No team wins them all and no team loses them all. It’s a roller coaster ride to be enjoyed. Enjoy.
I’m Randy Hahn
Well that feels a little better, doesn’t it?
Tuesday night in Calgary the Sharks found a way to end their five-game winless streak and beat the Flames 3-2 in overtime. Winning is never easy in the NHL no matter who the opponent is. Forget that Calgary had lost 9 of their prior 12 coming in and had a power play in a 0-30 funk. What Calgary did have was Swiss goaltending sensation Reto Berra and a “no quit” attitude that kept them in the game and earned them a point.
But the Sharks were just a little bit better. In fact through most of the first two periods they were a lot better than Calgary. The Sharks dominated the first period, outshooting the Flames 17-3 and then held them to just 3 more shots in the second. In fact, a franchise road record was tied when Calgary managed only 13 shots all night. Logan Couture and Patrick Marleau both scored in the first period, ending goalless slumps. The team also played with a lot of energy. Credit Calgary for taking advantage of the great goaltending they were getting from Berra and when they scored twice in the third, including one on the power play, they had a shot at an unlikely win.
But in the end it was an unlikely sequence by the Sharks that ended the game in overtime. Joe Thornton who doesn’t shoot often, shot. Brad Stuart, who doesn’t end up at the front of the net often, went to the net. When Thornton’s shot hit Stuart under the arm and the puck slid underneath Berra, Stuart had an overtime winner, his first goal of the season, and his first goal as a Shark in 8 years! Unlikely indeed.
But a win is a win and the Sharks can now continue this road trip with a little bit of their confidence restored.
I’m Randy Hahn for SJSharks.com
If you watched Tuesday nights broadcast of the Sharks game against Buffalo on Comcast Sportsnet California or saw the highlights later on you know that the Sharks got a raw deal in overtime. The problem is I’m still not sure how a winning goal in overtime went undetected by the on-ice officials and the video review officials. Here’s what I think happened.
About two minutes into overtime, with the score tied 4-4, the Sharks Tyler Kennedy fired a hard wrist shot past Sabres goalie Ryan Miller and it bounced off the far goal post. Referee Mike Leggo immediately and correctly waved his arms indicating no goal, but he did not blow his whistle nor did it seem he was about to. The puck then bounced back underneath Miller back into the crease. Then a diving Tommy Wingels poked it into the net. The overhead replay then clearly shows Buffalo defenseman Tyler Myers quickly kicking the puck back out of the net with his right skate and the puck was then frozen underneath Millers pad. Leggo then blew the play dead.
It seems to me that Mike Leggo never saw the puck enter the net and didn’t see Meyers quickly slide it back out with his foot/skate. I’m guessing that in Leggo’s mind there was nothing to review because he never saw a goal. Now of course, we know that there was a goal.

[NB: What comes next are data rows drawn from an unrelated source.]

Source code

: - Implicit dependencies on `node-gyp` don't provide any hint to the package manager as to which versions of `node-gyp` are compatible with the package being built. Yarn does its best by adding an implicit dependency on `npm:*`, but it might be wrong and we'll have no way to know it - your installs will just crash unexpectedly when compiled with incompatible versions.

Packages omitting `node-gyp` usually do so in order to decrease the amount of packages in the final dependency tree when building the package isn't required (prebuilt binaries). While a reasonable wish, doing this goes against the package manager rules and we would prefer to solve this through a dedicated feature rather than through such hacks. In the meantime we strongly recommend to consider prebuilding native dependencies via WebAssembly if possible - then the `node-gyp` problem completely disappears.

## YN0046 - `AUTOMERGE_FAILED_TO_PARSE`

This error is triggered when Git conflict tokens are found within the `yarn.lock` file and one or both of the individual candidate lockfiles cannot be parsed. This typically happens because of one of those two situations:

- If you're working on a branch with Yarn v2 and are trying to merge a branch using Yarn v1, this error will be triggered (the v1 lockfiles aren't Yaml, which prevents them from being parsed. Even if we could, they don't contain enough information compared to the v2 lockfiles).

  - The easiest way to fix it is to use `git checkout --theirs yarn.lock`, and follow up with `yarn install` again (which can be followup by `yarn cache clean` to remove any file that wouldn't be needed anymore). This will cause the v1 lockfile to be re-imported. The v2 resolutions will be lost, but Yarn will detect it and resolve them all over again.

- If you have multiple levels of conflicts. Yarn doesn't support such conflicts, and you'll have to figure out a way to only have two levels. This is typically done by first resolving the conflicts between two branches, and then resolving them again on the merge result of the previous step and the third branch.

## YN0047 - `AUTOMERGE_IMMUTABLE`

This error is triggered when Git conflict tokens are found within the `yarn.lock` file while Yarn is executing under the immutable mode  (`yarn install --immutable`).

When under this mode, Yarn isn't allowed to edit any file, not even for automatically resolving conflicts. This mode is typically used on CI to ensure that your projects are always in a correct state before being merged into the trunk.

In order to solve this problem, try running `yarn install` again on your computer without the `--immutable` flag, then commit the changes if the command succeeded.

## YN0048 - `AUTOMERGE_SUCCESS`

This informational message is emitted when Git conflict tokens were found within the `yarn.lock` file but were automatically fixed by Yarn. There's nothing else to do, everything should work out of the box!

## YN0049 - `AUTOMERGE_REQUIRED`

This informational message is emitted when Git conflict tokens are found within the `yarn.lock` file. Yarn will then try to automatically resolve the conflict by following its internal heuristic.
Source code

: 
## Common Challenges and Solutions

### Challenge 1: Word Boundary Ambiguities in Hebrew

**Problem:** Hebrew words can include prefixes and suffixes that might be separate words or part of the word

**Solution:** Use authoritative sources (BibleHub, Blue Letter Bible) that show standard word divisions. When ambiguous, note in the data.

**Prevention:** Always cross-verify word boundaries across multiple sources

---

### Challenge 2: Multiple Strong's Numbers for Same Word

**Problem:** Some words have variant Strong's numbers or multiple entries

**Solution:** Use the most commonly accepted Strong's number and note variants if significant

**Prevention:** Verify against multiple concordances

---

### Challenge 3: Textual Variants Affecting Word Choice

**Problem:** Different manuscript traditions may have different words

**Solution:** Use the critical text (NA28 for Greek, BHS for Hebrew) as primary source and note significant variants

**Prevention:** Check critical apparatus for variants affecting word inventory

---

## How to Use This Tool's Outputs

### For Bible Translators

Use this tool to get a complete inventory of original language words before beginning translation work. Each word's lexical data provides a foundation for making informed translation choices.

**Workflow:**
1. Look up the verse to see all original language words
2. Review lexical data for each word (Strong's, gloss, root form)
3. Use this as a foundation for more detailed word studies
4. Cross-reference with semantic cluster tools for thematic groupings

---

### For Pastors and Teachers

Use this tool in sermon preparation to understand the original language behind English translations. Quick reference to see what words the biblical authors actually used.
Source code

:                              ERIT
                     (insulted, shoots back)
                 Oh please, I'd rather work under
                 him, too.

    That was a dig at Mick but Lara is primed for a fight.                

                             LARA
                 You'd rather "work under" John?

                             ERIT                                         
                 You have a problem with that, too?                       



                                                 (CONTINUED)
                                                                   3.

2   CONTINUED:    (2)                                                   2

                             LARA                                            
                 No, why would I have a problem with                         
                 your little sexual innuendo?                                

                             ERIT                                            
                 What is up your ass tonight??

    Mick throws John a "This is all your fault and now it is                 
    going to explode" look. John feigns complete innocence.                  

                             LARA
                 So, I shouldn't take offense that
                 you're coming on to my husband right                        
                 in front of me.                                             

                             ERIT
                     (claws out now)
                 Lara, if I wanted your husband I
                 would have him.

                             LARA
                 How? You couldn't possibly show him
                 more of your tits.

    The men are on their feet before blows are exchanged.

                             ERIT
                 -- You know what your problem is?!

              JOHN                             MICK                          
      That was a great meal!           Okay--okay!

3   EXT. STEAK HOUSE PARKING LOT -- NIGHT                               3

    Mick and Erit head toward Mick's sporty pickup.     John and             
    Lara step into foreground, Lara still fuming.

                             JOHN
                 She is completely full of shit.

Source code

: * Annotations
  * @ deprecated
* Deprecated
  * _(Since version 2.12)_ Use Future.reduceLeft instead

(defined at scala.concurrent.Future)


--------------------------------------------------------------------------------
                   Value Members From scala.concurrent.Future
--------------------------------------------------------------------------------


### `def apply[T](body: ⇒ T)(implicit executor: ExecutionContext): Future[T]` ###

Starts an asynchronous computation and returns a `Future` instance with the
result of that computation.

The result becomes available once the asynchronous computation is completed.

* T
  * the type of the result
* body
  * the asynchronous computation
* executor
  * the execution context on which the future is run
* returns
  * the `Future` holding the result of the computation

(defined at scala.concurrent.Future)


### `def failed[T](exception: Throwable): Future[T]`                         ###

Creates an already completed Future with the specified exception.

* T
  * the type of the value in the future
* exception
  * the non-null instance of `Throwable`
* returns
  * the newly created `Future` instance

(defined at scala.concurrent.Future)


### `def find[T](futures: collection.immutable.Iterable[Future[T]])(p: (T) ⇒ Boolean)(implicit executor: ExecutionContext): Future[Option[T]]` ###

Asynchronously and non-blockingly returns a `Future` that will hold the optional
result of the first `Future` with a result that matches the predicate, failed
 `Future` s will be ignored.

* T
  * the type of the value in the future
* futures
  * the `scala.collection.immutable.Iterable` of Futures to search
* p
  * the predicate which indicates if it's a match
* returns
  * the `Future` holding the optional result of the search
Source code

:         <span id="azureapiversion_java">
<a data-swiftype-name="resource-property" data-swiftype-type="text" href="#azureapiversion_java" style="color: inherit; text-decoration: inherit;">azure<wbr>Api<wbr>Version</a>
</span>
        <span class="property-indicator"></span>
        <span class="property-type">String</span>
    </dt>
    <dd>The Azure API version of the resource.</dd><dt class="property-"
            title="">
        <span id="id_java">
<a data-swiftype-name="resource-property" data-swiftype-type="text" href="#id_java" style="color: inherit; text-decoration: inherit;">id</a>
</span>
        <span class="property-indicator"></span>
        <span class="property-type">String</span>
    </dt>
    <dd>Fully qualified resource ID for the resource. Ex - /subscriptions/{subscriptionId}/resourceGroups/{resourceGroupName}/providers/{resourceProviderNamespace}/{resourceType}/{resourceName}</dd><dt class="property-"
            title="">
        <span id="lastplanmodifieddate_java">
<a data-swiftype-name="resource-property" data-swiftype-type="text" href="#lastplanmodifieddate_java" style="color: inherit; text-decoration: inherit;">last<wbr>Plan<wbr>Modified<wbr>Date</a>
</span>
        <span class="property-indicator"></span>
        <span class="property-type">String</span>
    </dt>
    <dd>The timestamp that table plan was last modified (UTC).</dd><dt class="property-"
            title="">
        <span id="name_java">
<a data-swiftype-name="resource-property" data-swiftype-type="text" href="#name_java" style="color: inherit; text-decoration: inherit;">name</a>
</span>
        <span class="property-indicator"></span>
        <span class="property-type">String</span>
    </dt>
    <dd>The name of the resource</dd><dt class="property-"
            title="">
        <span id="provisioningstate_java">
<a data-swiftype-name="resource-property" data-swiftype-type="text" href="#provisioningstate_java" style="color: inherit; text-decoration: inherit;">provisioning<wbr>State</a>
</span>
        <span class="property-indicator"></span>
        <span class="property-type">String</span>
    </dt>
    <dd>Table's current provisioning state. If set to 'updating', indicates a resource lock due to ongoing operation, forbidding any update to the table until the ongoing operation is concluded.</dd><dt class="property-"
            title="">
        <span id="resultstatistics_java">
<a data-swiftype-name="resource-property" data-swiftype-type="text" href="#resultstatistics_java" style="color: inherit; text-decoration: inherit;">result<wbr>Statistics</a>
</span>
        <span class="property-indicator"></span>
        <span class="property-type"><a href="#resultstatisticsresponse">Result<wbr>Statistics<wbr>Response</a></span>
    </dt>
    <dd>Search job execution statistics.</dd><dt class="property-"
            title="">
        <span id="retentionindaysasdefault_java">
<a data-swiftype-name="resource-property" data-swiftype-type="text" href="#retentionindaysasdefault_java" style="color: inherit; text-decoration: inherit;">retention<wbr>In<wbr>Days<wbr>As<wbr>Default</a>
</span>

The next question is what happened to the video review process? As I understand it the video goal judge at SAP Center has a dedicated live feed of both the overhead goal camera and the NHL’s in-net camera. Both of those views clearly showed the puck entering the net. It is also my understanding that the NHL’s video control center in Toronto has exactly the same live feed of those two camera’s. But neither the in-arena video goal judge, nor the staff manning the NHL video control center noticed the puck going into the net. Once the ensuing faceoff occurred and overtime continued, no goal could be awarded.
A few moments later our Comcast crew, in reviewing the play, noticed the puck had crossed the line and then we aired our footage at the next stoppage of play.
In summary: The Sharks scored in overtime, the on ice officials didn’t see it and the in arena video goal judge didn’t see it on the live feeds, nor did his colleagues in Toronto. The NHL’s usually reliable process failed this time. It cost the Sharks a win and a point in the standings and I’m not sure how the hockey gods will even this one out.